Reproduce the records from the line with "# Online Shop" to the line with "The main evaluation", swapping every "CI/CD pipeline" for "delivery pipeline" and leaving all else unchanged. Omit the pictures from your answer.

Recorded information:
━━━━

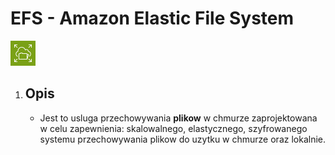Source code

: # EFS - Amazon **Elastic File System**


![Elastic File System Icon](../images/services/Arch_Amazon-EFS_32.png)

1. Opis
    - 

    - Jest to usluga przechowywania **plikow** w chmurze zaprojektowana w celu zapewnienia: skalowalnego, elastycznego, szyfrowanego systemu przechowywania plikow do uzytku w chmurze oraz lokalnie.




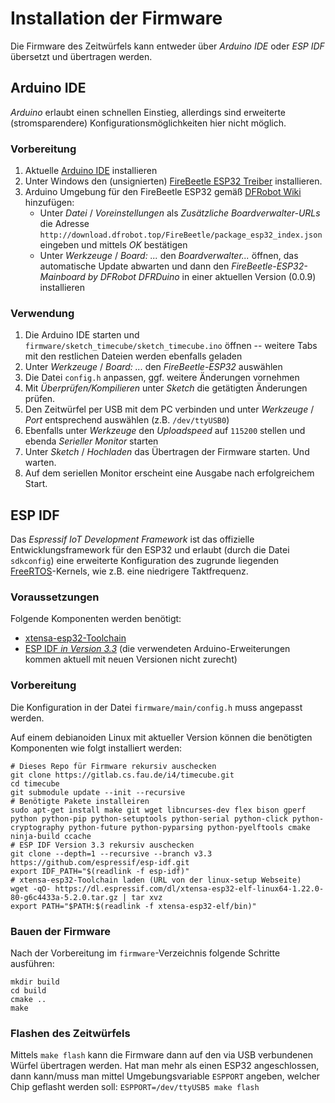 Installation der Firmware
=========================

Die Firmware des Zeitwürfels kann entweder über *Arduino IDE* oder *ESP IDF* übersetzt und übertragen werden.


Arduino IDE
-----------

*Arduino* erlaubt einen schnellen Einstieg, allerdings sind erweiterte (stromsparendere) Konfigurationsmöglichkeiten hier nicht möglich.

### Vorbereitung

  1. Aktuelle [Arduino IDE](https://www.arduino.cc/en/main/software) installieren
  2. Unter Windows den (unsignierten) [FireBeetle ESP32 Treiber](https://git.oschina.net/dfrobot/FireBeetle-ESP32/raw/master/FireBeetle-ESP32.inf) installieren.
  3. Arduino Umgebung für den FireBeetle ESP32 gemäß [DFRobot Wiki](https://wiki.dfrobot.com/FireBeetle_ESP32_IOT_Microcontroller(V3.0)__Supports_Wi-Fi_&_Bluetooth__SKU__DFR0478) hinzufügen:
     * Unter *Datei* / *Voreinstellungen* als *Zusätzliche Boardverwalter-URLs* die Adresse `http://download.dfrobot.top/FireBeetle/package_esp32_index.json` eingeben und mittels *OK* bestätigen
     * Unter *Werkzeuge* / *Board: ...* den *Boardverwalter...* öffnen, das automatische Update abwarten und dann den *FireBeetle-ESP32-Mainboard by DFRobot DFRDuino* in einer aktuellen Version (0.0.9) installieren


### Verwendung

  1. Die Arduino IDE starten und `firmware/sketch_timecube/sketch_timecube.ino` öffnen -- weitere Tabs mit den restlichen Dateien werden ebenfalls geladen
  2. Unter *Werkzeuge* / *Board: ...* den *FireBeetle-ESP32* auswählen
  3. Die Datei `config.h` anpassen, ggf. weitere Änderungen vornehmen
  4. Mit *Überprüfen/Kompilieren* unter *Sketch* die getätigten Änderungen prüfen.
  5. Den Zeitwürfel per USB mit dem PC verbinden und unter *Werkzeuge* / *Port* entsprechend auswählen (z.B. `/dev/ttyUSB0`)
  6. Ebenfalls unter *Werkzeuge* den *Uploadspeed* auf `115200` stellen und ebenda *Serieller Monitor* starten
  7. Unter *Sketch* / *Hochladen* das Übertragen der Firmware starten. Und warten.
  8. Auf dem seriellen Monitor erscheint eine Ausgabe nach erfolgreichem Start.


ESP IDF
-------

Das *Espressif IoT Development Framework* ist das offizielle Entwicklungsframework für den ESP32 und erlaubt (durch die Datei `sdkconfig`) eine erweiterte Konfiguration des zugrunde liegenden [FreeRTOS](https://www.freertos.org/)-Kernels, wie z.B. eine niedrigere Taktfrequenz.

### Voraussetzungen

Folgende Komponenten werden benötigt:

  * [xtensa-esp32-Toolchain](https://docs.espressif.com/projects/esp-idf/en/release-v3.3/get-started/linux-setup.html)
  * [ESP IDF *in Version 3.3*](https://github.com/espressif/esp-idf) (die verwendeten Arduino-Erweiterungen kommen aktuell mit neuen Versionen nicht zurecht)


### Vorbereitung

Die Konfiguration in der Datei `firmware/main/config.h` muss angepasst werden.

Auf einem debianoiden Linux mit aktueller Version können die benötigten Komponenten wie folgt installiert werden:

    # Dieses Repo für Firmware rekursiv auschecken
    git clone https://gitlab.cs.fau.de/i4/timecube.git
    cd timecube
    git submodule update --init --recursive
    # Benötigte Pakete installeiren
    sudo apt-get install make git wget libncurses-dev flex bison gperf python python-pip python-setuptools python-serial python-click python-cryptography python-future python-pyparsing python-pyelftools cmake ninja-build ccache
    # ESP IDF Version 3.3 rekursiv auschecken
    git clone --depth=1 --recursive --branch v3.3 https://github.com/espressif/esp-idf.git
    export IDF_PATH="$(readlink -f esp-idf)"
    # xtensa-esp32-Toolchain laden (URL von der linux-setup Webseite)
    wget -qO- https://dl.espressif.com/dl/xtensa-esp32-elf-linux64-1.22.0-80-g6c4433a-5.2.0.tar.gz | tar xvz
    export PATH="$PATH:$(readlink -f xtensa-esp32-elf/bin)"


### Bauen der Firmware

Nach der Vorbereitung im `firmware`-Verzeichnis folgende Schritte ausführen:

    mkdir build
    cd build
    cmake ..
    make


### Flashen des Zeitwürfels

Mittels `make flash` kann die Firmware dann auf den via USB verbundenen Würfel übertragen werden.
Hat man mehr als einen ESP32 angeschlossen, dann kann/muss man mittel Umgebungsvariable `ESPPORT` angeben, welcher Chip geflasht werden soll:
`ESPPORT=/dev/ttyUSB5 make flash`

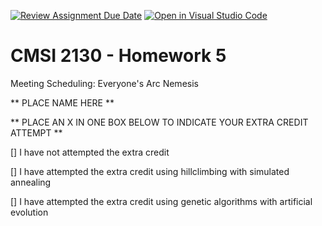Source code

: [![Review Assignment Due Date](https://classroom.github.com/assets/deadline-readme-button-24ddc0f5d75046c5622901739e7c5dd533143b0c8e959d652212380cedb1ea36.svg)](https://classroom.github.com/a/WJATFrTL)
[![Open in Visual Studio Code](https://classroom.github.com/assets/open-in-vscode-718a45dd9cf7e7f842a935f5ebbe5719a5e09af4491e668f4dbf3b35d5cca122.svg)](https://classroom.github.com/online_ide?assignment_repo_id=12961286&assignment_repo_type=AssignmentRepo)
# CMSI 2130 - Homework 5
Meeting Scheduling: Everyone's Arc Nemesis

** PLACE NAME HERE **

** PLACE AN X IN ONE BOX BELOW TO INDICATE YOUR EXTRA CREDIT ATTEMPT **

[] I have not attempted the extra credit

[] I have attempted the extra credit using hillclimbing with simulated annealing

[] I have attempted the extra credit using genetic algorithms with artificial evolution
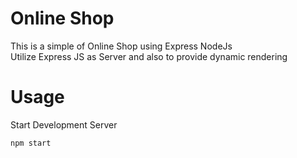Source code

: # Online Shop
This is a simple of Online Shop using Express NodeJs<br>
Utilize Express JS as Server and also to provide dynamic rendering<br> 
 


# Usage
Start Development Server
    
    npm start

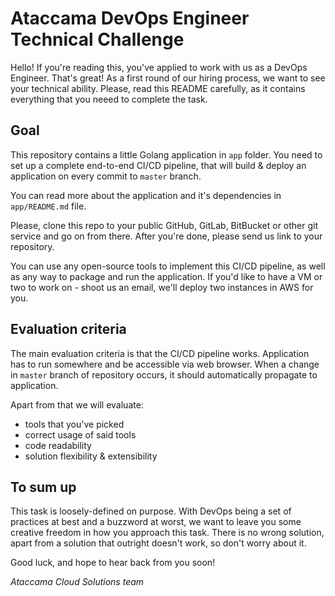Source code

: # Ataccama DevOps Engineer Technical Challenge

Hello! If you're reading this, you've applied to work with us as a DevOps Engineer. That's great!
As a first round of our hiring process, we want to see your technical ability. Please, read this README carefully, as it contains everything that you neeed to complete the task.

## Goal

This repository contains a little Golang application in `app` folder. You need to set up a complete end-to-end CI/CD pipeline, that will build & deploy an application on every commit to `master` branch.

You can read more about the application and it's dependencies in `app/README.md` file.

Please, clone this repo to your public GitHub, GitLab, BitBucket or other git service and go on from there. After you're done, please send us link to your repository.

You can use any open-source tools to implement this CI/CD pipeline, as well as any way to package and run the application. If you'd like to have a VM or two to work on - shoot us an email, we'll deploy two instances in AWS for you.

## Evaluation criteria

The main evaluation criteria is that the CI/CD pipeline works. Application has to run somewhere and be accessible via web browser. When a change in `master` branch of repository occurs, it should automatically propagate to application.

Apart from that we will evaluate:
* tools that you've picked
* correct usage of said tools
* code readability
* solution flexibility & extensibility

## To sum up

This task is loosely-defined on purpose. With DevOps being a set of practices at best and a buzzword at worst, we want to leave you some creative freedom in how you approach this task. There is no wrong solution, apart from a solution that outright doesn't work, so don't worry about it.

Good luck, and hope to hear back from you soon!

_Ataccama Cloud Solutions team_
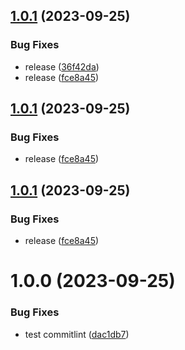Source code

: ## [1.0.1](https://github.com/chenwei791129/autorelease-workshop/compare/v1.0.0...v1.0.1) (2023-09-25)


### Bug Fixes

* release ([36f42da](https://github.com/chenwei791129/autorelease-workshop/commit/36f42dad34ea8402fb086ea002f8295d9000bfae))
* release ([fce8a45](https://github.com/chenwei791129/autorelease-workshop/commit/fce8a4507ff0ab125c6c965776f9a655f95b54b6))

## [1.0.1](https://github.com/chenwei791129/autorelease-workshop/compare/v1.0.0...v1.0.1) (2023-09-25)


### Bug Fixes

* release ([fce8a45](https://github.com/chenwei791129/autorelease-workshop/commit/fce8a4507ff0ab125c6c965776f9a655f95b54b6))

## [1.0.1](https://github.com/chenwei791129/autorelease-workshop/compare/v1.0.0...v1.0.1) (2023-09-25)


### Bug Fixes

* release ([fce8a45](https://github.com/chenwei791129/autorelease-workshop/commit/fce8a4507ff0ab125c6c965776f9a655f95b54b6))

# 1.0.0 (2023-09-25)


### Bug Fixes

* test commitlint ([dac1db7](https://github.com/chenwei791129/autorelease-workshop/commit/dac1db7af01361425a39b4c016b97ad4c3e1c324))
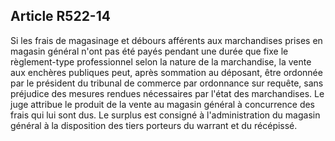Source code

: Article R522-14
----
Si les frais de magasinage et débours afférents aux marchandises prises en
magasin général n'ont pas été payés pendant une durée que fixe le règlement-type
professionnel selon la nature de la marchandise, la vente aux enchères publiques
peut, après sommation au déposant, être ordonnée par le président du tribunal de
commerce par ordonnance sur requête, sans préjudice des mesures rendues
nécessaires par l'état des marchandises. Le juge attribue le produit de la vente
au magasin général à concurrence des frais qui lui sont dus. Le surplus est
consigné à l'administration du magasin général à la disposition des tiers
porteurs du warrant et du récépissé.
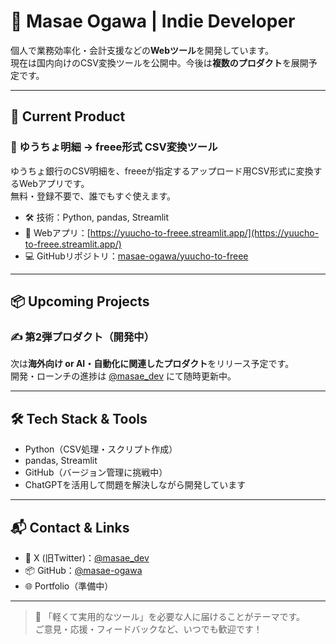 # 👋 Masae Ogawa | Indie Developer

個人で業務効率化・会計支援などの**Webツール**を開発しています。  
現在は国内向けのCSV変換ツールを公開中。今後は**複数のプロダクト**を展開予定です。

---

## 🚀 Current Product

### 📄 ゆうちょ明細 → freee形式 CSV変換ツール  
ゆうちょ銀行のCSV明細を、freeeが指定するアップロード用CSV形式に変換するWebアプリです。  
無料・登録不要で、誰でもすぐ使えます。

- 🛠️ 技術：Python, pandas, Streamlit
- 🔗 Webアプリ：[https://yuucho-to-freee.streamlit.app/](https://yuucho-to-freee.streamlit.app/)
- 💻 GitHubリポジトリ：[masae-ogawa/yuucho-to-freee](https://github.com/masae-ogawa/yuucho-to-freee)

---

## 📦 Upcoming Projects

### ✍️ 第2弾プロダクト（開発中）
次は**海外向け or AI・自動化に関連したプロダクト**をリリース予定です。  
開発・ローンチの進捗は [@masae_dev](https://x.com/masae_dev) にて随時更新中。

---

## 🛠 Tech Stack & Tools

- Python（CSV処理・スクリプト作成）
- pandas, Streamlit
- GitHub（バージョン管理に挑戦中）
- ChatGPTを活用して問題を解決しながら開発しています

---

## 📬 Contact & Links

- 🧵 X (旧Twitter)：[@masae_dev](https://x.com/masae_dev)
- 📦 GitHub：[@masae-ogawa](https://github.com/masae-ogawa)
- 🌐 Portfolio（準備中）

---

> 🎯 「軽くて実用的なツール」を必要な人に届けることがテーマです。  
> ご意見・応援・フィードバックなど、いつでも歓迎です！

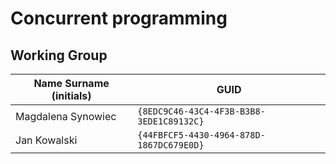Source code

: # Concurrent programming

## Working Group

| Name Surname (initials) | GUID                                     |
| ----------------------- | ---------------------------------------- |
| Magdalena Synowiec      | `{8EDC9C46-43C4-4F3B-B3B8-3EDE1C89132C}` |
| Jan Kowalski            | `{44FBFCF5-4430-4964-878D-1867DC679E0D}` |
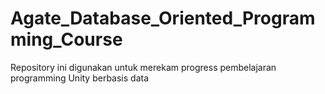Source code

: # Agate_Database_Oriented_Programming_Course
 Repository ini digunakan untuk merekam progress pembelajaran programming Unity berbasis data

━━━━

Task solution:
: # Online Shop
This is a simple of Online Shop using Express NodeJs<br>
Utilize Express JS as Server and also to provide dynamic rendering<br> 
 


# Usage
Start Development Server
    
    npm start

Source code

: # Ataccama DevOps Engineer Technical Challenge

Hello! If you're reading this, you've applied to work with us as a DevOps Engineer. That's great!
As a first round of our hiring process, we want to see your technical ability. Please, read this README carefully, as it contains everything that you neeed to complete the task.

## Goal

This repository contains a little Golang application in `app` folder. You need to set up a complete end-to-end delivery pipeline, that will build & deploy an application on every commit to `master` branch.

You can read more about the application and it's dependencies in `app/README.md` file.

Please, clone this repo to your public GitHub, GitLab, BitBucket or other git service and go on from there. After you're done, please send us link to your repository.

You can use any open-source tools to implement this delivery pipeline, as well as any way to package and run the application. If you'd like to have a VM or two to work on - shoot us an email, we'll deploy two instances in AWS for you.

## Evaluation criteria

The main evaluation criteria is that the delivery pipeline works. Application has to run somewhere and be accessible via web browser. When a change in `master` branch of repository occurs, it should automatically propagate to application.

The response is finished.